- EXERCISE OBJECTIVE
Quote the data below word for word, from its very beginning through the line containing "Muzejski dokumentacijski centar", including that line.

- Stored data
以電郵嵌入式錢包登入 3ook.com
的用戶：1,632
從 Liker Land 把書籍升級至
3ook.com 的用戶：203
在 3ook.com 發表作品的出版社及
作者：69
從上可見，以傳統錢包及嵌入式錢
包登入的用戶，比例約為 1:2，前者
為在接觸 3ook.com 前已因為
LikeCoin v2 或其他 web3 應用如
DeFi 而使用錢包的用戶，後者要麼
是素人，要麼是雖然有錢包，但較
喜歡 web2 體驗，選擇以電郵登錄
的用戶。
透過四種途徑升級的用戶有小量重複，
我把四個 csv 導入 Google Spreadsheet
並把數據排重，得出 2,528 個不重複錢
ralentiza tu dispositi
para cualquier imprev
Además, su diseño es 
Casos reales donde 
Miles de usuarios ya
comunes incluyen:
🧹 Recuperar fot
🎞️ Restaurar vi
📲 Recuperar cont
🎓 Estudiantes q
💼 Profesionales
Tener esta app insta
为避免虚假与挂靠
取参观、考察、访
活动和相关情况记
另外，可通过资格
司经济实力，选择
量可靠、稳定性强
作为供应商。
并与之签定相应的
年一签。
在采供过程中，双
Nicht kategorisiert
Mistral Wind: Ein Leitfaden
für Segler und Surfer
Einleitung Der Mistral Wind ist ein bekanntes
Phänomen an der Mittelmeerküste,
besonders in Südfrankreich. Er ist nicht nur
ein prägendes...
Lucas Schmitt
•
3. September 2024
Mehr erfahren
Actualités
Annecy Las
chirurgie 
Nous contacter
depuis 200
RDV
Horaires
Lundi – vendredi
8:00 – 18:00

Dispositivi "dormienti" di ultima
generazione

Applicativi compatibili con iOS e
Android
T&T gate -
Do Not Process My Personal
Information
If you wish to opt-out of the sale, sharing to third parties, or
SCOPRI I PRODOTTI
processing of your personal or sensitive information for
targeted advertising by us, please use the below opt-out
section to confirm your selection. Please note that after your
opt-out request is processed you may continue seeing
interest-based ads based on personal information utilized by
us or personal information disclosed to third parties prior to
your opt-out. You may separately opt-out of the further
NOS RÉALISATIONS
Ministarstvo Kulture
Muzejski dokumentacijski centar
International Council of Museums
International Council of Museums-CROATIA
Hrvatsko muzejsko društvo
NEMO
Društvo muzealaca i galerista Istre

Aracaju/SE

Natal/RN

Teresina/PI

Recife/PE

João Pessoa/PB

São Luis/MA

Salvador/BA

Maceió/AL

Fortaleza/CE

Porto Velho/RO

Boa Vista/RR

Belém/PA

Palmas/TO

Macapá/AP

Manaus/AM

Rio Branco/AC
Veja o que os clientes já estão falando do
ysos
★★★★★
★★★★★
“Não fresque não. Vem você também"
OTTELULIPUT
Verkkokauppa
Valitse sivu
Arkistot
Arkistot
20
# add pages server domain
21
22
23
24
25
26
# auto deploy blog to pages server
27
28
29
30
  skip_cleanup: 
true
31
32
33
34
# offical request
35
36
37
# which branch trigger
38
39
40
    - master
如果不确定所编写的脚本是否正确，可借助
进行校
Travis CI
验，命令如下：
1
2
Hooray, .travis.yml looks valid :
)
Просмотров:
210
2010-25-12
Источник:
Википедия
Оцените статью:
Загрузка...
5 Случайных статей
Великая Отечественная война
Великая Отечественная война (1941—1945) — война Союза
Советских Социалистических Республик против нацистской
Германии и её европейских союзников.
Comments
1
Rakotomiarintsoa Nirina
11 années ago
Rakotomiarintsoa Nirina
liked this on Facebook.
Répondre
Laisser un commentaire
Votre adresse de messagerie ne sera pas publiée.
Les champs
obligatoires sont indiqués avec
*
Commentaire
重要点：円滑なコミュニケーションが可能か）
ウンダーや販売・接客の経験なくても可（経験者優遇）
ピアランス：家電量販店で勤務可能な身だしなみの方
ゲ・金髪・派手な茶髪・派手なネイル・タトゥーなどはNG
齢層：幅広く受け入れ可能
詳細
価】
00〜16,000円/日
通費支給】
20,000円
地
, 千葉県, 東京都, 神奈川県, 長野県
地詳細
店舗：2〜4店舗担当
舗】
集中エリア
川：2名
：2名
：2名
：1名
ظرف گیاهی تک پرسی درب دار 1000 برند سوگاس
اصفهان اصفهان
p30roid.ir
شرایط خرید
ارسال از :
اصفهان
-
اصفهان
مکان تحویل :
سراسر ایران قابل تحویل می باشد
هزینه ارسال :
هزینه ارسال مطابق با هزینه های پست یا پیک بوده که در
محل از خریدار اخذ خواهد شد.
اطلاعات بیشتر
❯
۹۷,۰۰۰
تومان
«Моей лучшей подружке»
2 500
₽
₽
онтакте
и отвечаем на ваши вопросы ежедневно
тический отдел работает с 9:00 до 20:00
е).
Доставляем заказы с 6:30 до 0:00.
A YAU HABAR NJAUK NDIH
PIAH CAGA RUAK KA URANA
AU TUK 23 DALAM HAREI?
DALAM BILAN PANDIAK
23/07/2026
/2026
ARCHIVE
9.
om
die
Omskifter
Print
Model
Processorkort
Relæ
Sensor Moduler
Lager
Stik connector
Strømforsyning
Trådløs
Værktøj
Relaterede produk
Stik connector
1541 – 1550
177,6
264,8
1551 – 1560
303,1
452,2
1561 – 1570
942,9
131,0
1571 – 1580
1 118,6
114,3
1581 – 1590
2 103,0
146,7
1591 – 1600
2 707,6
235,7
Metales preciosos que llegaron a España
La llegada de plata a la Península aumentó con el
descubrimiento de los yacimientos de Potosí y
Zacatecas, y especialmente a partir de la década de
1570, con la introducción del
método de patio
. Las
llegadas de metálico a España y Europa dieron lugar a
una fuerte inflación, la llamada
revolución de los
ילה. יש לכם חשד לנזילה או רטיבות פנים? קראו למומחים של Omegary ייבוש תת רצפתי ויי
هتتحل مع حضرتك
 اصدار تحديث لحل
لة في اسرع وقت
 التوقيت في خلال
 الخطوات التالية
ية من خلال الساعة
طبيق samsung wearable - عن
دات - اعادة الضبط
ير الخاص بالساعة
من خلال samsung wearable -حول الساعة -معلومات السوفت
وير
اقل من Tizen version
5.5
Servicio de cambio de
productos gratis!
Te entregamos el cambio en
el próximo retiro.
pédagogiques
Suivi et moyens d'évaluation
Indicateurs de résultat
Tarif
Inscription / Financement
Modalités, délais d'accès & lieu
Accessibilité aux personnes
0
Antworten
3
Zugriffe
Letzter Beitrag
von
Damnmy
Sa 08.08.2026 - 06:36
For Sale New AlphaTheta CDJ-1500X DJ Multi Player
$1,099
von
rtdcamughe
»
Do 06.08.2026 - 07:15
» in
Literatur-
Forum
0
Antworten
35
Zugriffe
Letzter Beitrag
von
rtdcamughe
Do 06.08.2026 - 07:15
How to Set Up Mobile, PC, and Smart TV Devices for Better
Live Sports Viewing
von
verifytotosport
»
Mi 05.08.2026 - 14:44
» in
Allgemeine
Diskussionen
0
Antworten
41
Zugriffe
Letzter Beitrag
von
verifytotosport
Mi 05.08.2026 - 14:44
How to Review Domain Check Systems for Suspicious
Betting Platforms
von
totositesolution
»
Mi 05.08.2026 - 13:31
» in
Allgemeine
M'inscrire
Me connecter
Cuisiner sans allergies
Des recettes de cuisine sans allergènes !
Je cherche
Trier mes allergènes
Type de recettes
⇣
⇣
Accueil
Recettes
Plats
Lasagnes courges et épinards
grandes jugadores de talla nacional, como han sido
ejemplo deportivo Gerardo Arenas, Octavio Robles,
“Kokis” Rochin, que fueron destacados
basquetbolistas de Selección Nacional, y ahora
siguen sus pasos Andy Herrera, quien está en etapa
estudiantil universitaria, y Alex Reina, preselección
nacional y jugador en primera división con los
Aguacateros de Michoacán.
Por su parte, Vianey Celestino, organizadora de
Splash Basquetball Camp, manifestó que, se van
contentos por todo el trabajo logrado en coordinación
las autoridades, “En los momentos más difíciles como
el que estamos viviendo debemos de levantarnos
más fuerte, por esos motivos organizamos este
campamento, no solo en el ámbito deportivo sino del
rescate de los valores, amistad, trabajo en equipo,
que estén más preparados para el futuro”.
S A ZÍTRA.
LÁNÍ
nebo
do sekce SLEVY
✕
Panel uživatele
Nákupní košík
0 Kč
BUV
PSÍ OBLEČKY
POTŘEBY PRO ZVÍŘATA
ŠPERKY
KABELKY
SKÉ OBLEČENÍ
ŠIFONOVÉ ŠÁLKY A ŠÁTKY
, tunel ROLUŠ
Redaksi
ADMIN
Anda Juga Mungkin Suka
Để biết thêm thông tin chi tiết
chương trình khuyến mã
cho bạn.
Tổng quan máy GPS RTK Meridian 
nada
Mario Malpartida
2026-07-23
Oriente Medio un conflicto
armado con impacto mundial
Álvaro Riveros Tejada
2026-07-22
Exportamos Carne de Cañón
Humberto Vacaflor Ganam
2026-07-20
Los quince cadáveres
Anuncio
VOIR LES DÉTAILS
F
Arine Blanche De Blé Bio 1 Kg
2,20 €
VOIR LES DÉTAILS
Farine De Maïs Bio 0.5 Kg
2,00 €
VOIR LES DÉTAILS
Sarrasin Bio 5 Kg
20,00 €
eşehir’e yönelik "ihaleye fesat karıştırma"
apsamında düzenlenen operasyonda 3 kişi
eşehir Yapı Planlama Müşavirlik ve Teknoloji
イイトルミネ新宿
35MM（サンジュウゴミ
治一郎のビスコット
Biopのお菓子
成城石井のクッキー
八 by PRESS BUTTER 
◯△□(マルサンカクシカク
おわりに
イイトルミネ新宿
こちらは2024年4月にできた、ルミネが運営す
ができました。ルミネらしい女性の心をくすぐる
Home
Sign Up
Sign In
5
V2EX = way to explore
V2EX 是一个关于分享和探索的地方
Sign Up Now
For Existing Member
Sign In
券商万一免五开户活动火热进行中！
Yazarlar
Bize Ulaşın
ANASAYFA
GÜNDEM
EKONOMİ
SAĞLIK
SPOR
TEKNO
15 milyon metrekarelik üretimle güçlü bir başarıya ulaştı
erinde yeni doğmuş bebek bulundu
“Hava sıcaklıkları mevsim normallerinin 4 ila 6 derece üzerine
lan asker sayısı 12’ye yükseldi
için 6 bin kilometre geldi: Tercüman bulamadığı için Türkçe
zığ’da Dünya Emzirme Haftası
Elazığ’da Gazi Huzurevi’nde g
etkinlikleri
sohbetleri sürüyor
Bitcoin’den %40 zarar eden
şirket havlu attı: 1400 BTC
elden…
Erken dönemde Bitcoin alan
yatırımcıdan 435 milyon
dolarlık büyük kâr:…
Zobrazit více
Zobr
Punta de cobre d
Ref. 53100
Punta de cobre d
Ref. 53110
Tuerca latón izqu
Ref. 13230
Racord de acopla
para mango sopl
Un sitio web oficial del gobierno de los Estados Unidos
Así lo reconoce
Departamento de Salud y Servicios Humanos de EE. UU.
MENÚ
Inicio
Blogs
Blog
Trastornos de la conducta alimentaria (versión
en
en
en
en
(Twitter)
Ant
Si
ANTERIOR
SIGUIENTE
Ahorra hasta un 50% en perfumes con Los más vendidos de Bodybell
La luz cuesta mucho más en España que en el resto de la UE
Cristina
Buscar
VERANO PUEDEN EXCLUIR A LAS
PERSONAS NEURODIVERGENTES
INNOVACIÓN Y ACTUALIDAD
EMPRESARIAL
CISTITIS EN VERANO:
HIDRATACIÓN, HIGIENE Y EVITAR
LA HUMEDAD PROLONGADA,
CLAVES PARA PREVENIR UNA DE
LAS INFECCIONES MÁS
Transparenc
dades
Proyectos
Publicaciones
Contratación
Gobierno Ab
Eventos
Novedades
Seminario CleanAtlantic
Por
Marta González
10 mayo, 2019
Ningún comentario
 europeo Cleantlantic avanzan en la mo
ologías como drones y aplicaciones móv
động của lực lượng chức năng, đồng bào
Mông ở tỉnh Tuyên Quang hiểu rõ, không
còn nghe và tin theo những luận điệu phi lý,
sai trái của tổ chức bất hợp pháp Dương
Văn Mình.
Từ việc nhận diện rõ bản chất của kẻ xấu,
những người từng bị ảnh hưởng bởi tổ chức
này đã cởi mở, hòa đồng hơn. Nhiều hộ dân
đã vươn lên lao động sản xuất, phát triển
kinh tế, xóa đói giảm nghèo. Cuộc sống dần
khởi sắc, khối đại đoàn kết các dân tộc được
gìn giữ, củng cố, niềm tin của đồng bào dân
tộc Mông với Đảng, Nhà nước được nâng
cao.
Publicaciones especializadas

- RESULT OF THE TASK
以電郵嵌入式錢包登入 3ook.com
的用戶：1,632
從 Liker Land 把書籍升級至
3ook.com 的用戶：203
在 3ook.com 發表作品的出版社及
作者：69
從上可見，以傳統錢包及嵌入式錢
包登入的用戶，比例約為 1:2，前者
為在接觸 3ook.com 前已因為
LikeCoin v2 或其他 web3 應用如
DeFi 而使用錢包的用戶，後者要麼
是素人，要麼是雖然有錢包，但較
喜歡 web2 體驗，選擇以電郵登錄
的用戶。
透過四種途徑升級的用戶有小量重複，
我把四個 csv 導入 Google Spreadsheet
並把數據排重，得出 2,528 個不重複錢
ralentiza tu dispositi
para cualquier imprev
Además, su diseño es 
Casos reales donde 
Miles de usuarios ya
comunes incluyen:
🧹 Recuperar fot
🎞️ Restaurar vi
📲 Recuperar cont
🎓 Estudiantes q
💼 Profesionales
Tener esta app insta
为避免虚假与挂靠
取参观、考察、访
活动和相关情况记
另外，可通过资格
司经济实力，选择
量可靠、稳定性强
作为供应商。
并与之签定相应的
年一签。
在采供过程中，双
Nicht kategorisiert
Mistral Wind: Ein Leitfaden
für Segler und Surfer
Einleitung Der Mistral Wind ist ein bekanntes
Phänomen an der Mittelmeerküste,
besonders in Südfrankreich. Er ist nicht nur
ein prägendes...
Lucas Schmitt
•
3. September 2024
Mehr erfahren
Actualités
Annecy Las
chirurgie 
Nous contacter
depuis 200
RDV
Horaires
Lundi – vendredi
8:00 – 18:00

Dispositivi "dormienti" di ultima
generazione

Applicativi compatibili con iOS e
Android
T&T gate -
Do Not Process My Personal
Information
If you wish to opt-out of the sale, sharing to third parties, or
SCOPRI I PRODOTTI
processing of your personal or sensitive information for
targeted advertising by us, please use the below opt-out
section to confirm your selection. Please note that after your
opt-out request is processed you may continue seeing
interest-based ads based on personal information utilized by
us or personal information disclosed to third parties prior to
your opt-out. You may separately opt-out of the further
NOS RÉALISATIONS
Ministarstvo Kulture
Muzejski dokumentacijski centar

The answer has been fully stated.